What to do =>
Count the lines in the items below that contain the word "lowest", treating uppercase and lowercase as different. Reply with the number only.

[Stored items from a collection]
* * * * * * * * *
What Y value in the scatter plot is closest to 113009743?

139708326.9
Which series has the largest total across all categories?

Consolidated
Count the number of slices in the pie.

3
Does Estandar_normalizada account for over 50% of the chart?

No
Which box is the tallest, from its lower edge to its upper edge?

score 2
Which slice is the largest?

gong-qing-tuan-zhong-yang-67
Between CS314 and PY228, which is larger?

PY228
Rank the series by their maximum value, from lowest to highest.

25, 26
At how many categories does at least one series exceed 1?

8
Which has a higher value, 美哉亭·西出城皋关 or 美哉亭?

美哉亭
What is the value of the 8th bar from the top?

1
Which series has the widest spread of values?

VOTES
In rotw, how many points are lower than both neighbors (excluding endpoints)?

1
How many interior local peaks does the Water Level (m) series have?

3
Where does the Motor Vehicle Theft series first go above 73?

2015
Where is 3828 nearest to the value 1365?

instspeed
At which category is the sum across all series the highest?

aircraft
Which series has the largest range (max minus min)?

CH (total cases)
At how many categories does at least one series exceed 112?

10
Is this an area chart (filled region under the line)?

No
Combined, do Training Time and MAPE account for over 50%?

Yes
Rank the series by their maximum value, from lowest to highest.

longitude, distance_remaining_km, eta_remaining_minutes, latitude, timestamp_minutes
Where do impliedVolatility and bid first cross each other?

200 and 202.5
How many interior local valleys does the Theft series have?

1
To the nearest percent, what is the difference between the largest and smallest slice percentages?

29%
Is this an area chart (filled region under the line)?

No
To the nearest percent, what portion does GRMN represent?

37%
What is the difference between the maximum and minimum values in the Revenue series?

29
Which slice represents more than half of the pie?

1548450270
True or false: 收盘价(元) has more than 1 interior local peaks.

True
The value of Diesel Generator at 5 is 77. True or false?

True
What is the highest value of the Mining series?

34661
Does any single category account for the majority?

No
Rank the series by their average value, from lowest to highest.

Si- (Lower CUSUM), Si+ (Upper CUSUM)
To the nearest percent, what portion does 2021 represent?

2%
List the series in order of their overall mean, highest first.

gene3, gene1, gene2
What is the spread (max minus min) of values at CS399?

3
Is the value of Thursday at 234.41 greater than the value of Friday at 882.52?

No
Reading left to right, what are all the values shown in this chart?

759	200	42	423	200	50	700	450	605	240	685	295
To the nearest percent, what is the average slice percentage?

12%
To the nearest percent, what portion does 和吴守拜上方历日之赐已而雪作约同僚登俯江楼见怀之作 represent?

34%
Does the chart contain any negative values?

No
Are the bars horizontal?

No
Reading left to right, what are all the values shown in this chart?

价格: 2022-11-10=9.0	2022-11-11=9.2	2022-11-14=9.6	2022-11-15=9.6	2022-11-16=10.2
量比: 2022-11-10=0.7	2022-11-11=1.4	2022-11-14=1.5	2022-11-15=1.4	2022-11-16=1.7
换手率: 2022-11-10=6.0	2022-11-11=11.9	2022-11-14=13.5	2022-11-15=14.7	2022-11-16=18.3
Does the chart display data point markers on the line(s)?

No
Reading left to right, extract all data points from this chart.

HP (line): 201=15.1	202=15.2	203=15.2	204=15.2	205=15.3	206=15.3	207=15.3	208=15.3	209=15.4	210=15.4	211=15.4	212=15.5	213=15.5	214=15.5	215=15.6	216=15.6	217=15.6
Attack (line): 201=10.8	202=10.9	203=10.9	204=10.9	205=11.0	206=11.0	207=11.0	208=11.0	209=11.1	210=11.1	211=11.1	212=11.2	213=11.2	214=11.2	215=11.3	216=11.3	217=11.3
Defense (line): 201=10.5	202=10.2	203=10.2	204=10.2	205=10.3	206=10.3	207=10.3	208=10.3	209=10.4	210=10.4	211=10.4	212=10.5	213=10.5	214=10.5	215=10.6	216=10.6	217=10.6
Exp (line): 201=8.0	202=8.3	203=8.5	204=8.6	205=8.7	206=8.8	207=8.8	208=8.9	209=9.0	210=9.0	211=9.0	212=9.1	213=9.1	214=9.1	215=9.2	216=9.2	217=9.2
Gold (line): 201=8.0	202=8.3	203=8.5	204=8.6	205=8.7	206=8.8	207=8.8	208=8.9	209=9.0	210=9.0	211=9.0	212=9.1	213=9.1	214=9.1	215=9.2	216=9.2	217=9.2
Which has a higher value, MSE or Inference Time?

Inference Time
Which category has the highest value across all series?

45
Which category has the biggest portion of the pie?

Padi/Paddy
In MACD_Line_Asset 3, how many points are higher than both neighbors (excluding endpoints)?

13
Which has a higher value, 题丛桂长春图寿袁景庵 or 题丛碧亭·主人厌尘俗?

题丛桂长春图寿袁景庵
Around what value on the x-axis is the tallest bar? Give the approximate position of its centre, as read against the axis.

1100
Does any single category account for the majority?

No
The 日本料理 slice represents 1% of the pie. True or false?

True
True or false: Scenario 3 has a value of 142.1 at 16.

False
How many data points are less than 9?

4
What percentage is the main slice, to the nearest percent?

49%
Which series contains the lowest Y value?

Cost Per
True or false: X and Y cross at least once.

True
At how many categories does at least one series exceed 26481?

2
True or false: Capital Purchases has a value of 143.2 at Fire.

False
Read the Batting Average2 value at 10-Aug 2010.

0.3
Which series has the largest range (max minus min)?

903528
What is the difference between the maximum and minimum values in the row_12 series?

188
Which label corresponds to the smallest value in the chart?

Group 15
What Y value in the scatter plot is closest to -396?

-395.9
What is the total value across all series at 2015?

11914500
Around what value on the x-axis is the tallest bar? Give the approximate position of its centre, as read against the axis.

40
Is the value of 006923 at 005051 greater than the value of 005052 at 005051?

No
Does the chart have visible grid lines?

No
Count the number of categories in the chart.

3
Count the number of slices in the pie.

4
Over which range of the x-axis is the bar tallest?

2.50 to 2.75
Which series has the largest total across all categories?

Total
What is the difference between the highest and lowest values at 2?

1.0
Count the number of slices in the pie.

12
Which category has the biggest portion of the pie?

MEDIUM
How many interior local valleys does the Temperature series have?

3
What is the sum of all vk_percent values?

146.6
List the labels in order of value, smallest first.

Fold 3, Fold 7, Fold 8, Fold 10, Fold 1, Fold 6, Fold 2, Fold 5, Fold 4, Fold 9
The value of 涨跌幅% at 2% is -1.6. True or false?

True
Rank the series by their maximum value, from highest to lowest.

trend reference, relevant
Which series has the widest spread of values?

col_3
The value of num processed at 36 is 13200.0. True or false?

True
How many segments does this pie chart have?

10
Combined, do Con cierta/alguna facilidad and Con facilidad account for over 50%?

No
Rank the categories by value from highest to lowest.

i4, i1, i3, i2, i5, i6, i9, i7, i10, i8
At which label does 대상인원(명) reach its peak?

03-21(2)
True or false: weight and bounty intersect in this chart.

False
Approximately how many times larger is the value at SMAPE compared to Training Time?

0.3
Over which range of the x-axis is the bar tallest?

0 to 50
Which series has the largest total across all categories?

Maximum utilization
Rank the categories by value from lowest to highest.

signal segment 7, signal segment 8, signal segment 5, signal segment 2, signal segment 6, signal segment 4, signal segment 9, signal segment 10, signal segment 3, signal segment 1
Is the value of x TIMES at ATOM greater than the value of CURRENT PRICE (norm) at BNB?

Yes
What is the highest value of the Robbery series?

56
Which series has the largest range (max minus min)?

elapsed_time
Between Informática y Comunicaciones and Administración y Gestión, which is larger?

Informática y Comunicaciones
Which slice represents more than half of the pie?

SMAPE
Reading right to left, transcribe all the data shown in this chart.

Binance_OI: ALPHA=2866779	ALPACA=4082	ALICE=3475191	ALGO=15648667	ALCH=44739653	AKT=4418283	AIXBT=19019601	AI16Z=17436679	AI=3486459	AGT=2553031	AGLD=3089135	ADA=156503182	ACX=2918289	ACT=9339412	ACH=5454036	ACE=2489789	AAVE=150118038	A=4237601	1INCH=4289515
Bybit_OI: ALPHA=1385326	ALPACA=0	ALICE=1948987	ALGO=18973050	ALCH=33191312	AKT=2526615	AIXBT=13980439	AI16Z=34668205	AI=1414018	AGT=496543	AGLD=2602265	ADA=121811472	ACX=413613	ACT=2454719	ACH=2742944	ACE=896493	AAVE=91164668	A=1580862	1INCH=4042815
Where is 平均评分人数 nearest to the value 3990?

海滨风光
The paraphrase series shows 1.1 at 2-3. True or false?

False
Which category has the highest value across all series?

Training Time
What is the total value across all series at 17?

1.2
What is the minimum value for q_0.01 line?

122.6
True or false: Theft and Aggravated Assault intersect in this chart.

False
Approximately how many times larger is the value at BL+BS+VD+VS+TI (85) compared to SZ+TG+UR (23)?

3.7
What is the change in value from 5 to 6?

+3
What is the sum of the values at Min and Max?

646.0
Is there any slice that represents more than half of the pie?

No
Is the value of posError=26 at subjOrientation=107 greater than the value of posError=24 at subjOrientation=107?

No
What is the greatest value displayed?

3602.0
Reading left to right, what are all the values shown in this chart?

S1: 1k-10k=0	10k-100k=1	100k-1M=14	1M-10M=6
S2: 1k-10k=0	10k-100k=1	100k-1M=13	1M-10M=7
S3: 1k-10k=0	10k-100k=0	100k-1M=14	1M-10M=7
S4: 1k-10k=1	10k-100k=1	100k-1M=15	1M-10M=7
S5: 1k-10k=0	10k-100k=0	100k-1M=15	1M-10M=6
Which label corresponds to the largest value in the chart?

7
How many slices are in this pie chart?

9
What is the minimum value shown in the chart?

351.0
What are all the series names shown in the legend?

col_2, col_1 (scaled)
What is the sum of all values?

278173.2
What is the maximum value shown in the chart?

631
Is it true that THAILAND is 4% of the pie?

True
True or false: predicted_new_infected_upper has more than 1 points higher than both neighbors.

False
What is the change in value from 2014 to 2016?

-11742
* * * * * * * * *
Response =>
8